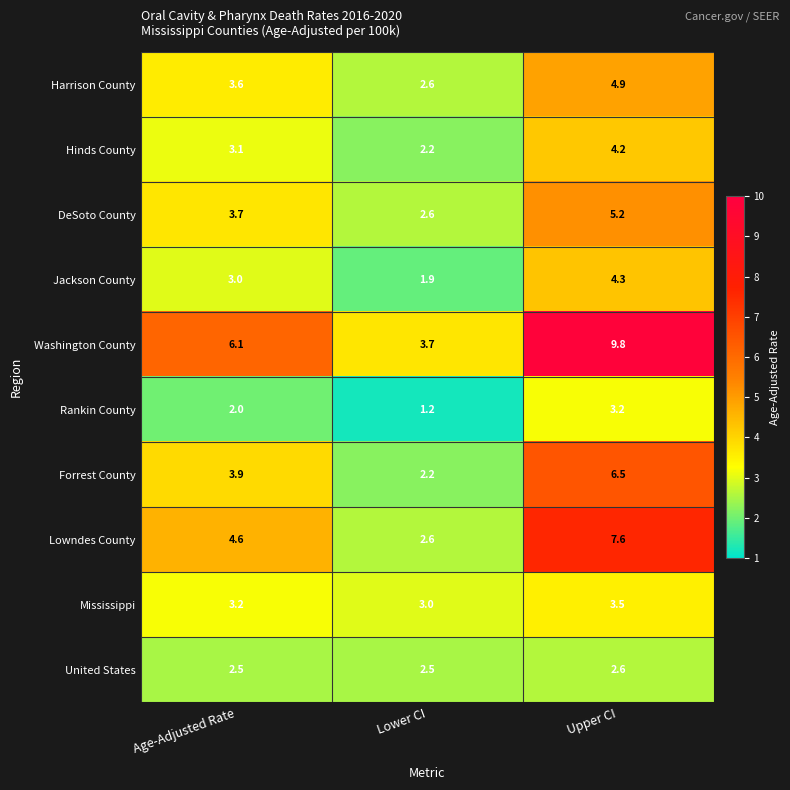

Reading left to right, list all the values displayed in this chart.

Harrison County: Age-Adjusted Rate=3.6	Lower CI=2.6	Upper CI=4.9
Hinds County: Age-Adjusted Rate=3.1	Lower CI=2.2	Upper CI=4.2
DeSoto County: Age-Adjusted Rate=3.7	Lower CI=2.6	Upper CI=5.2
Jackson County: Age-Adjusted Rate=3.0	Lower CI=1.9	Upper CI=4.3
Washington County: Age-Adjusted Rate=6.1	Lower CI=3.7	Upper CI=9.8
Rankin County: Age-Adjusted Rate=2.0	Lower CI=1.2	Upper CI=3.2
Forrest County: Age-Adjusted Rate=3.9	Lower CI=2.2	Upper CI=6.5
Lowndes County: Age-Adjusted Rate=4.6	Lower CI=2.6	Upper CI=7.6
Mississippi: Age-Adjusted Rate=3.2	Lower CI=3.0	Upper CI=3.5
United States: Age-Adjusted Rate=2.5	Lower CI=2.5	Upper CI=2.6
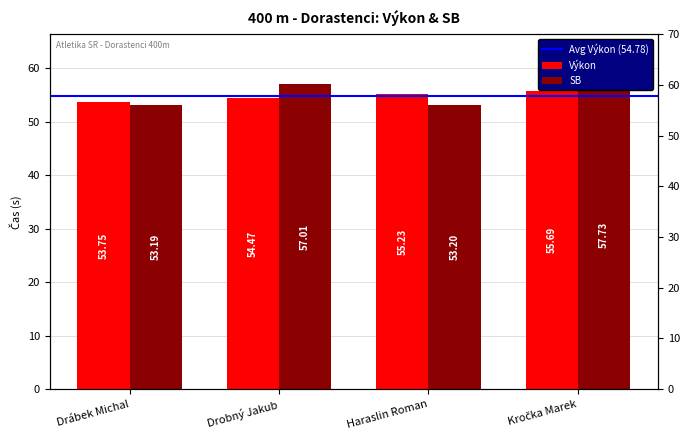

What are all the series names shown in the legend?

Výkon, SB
____________________
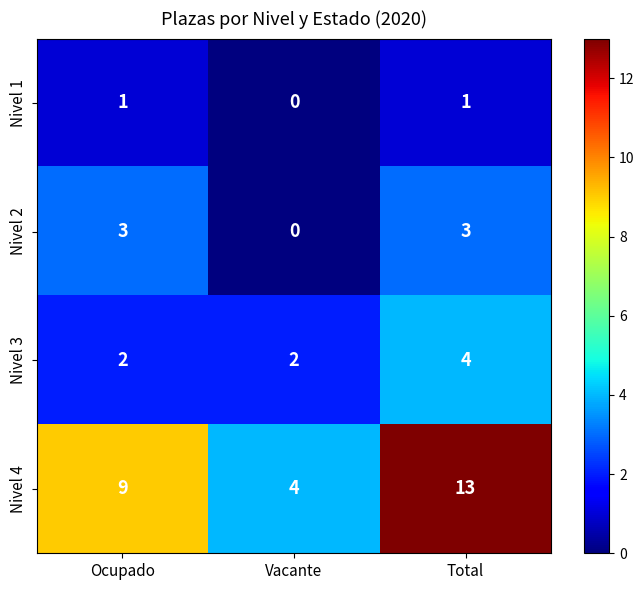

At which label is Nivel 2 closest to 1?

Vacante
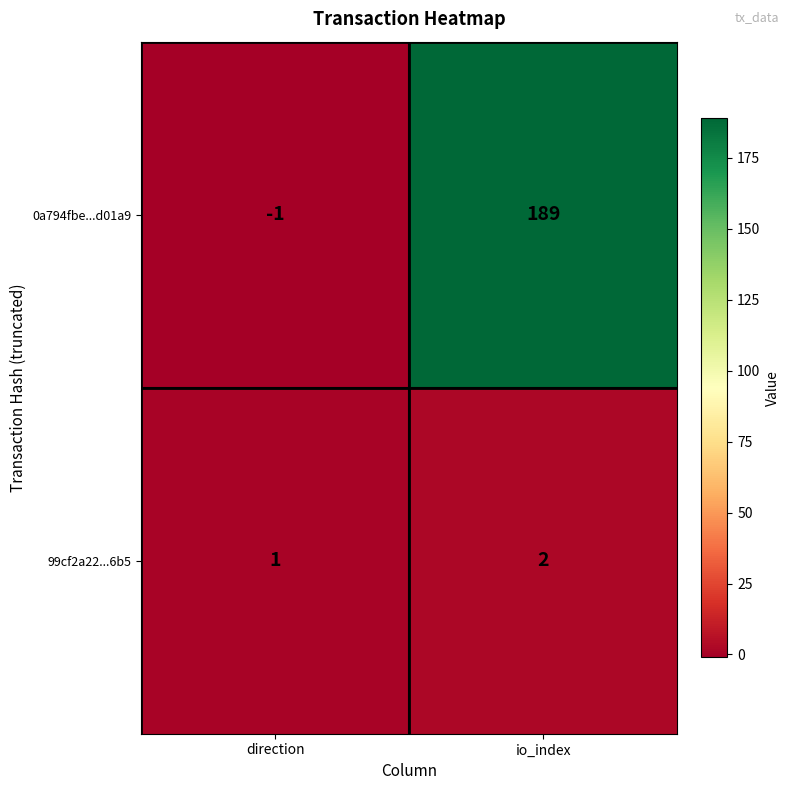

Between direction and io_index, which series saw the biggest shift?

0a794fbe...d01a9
____________________
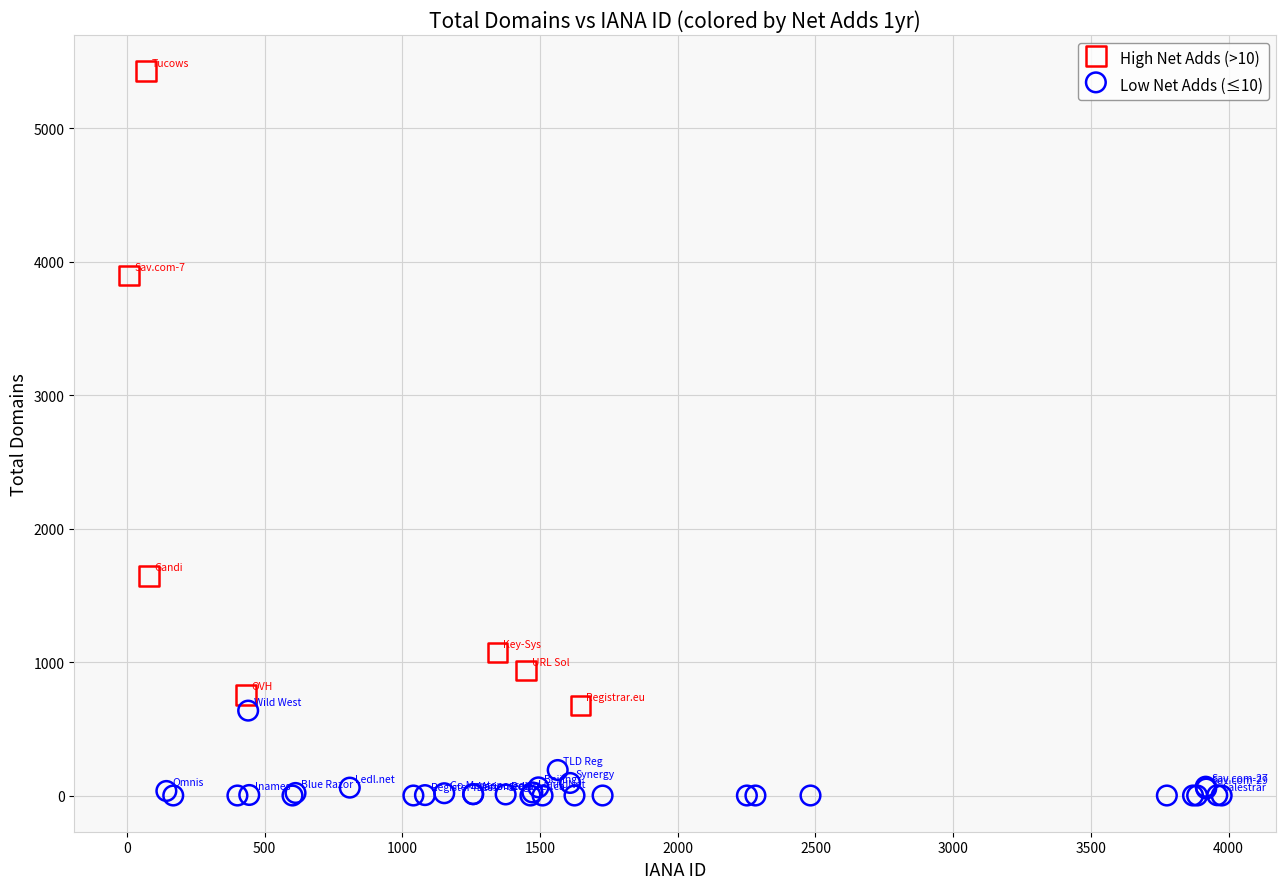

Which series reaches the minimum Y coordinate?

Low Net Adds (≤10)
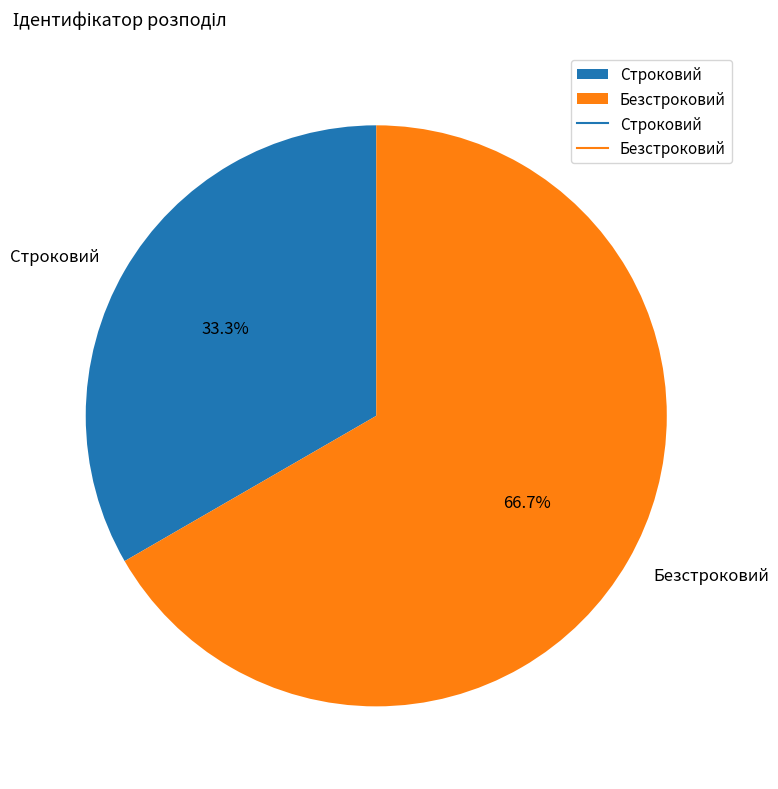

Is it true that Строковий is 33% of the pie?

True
____________________
Find every line in the records above that contains the word "series" and copy each such line in full.

What are all the series names shown in the legend?
Between direction and io_index, which series saw the biggest shift?
Which series reaches the minimum Y coordinate?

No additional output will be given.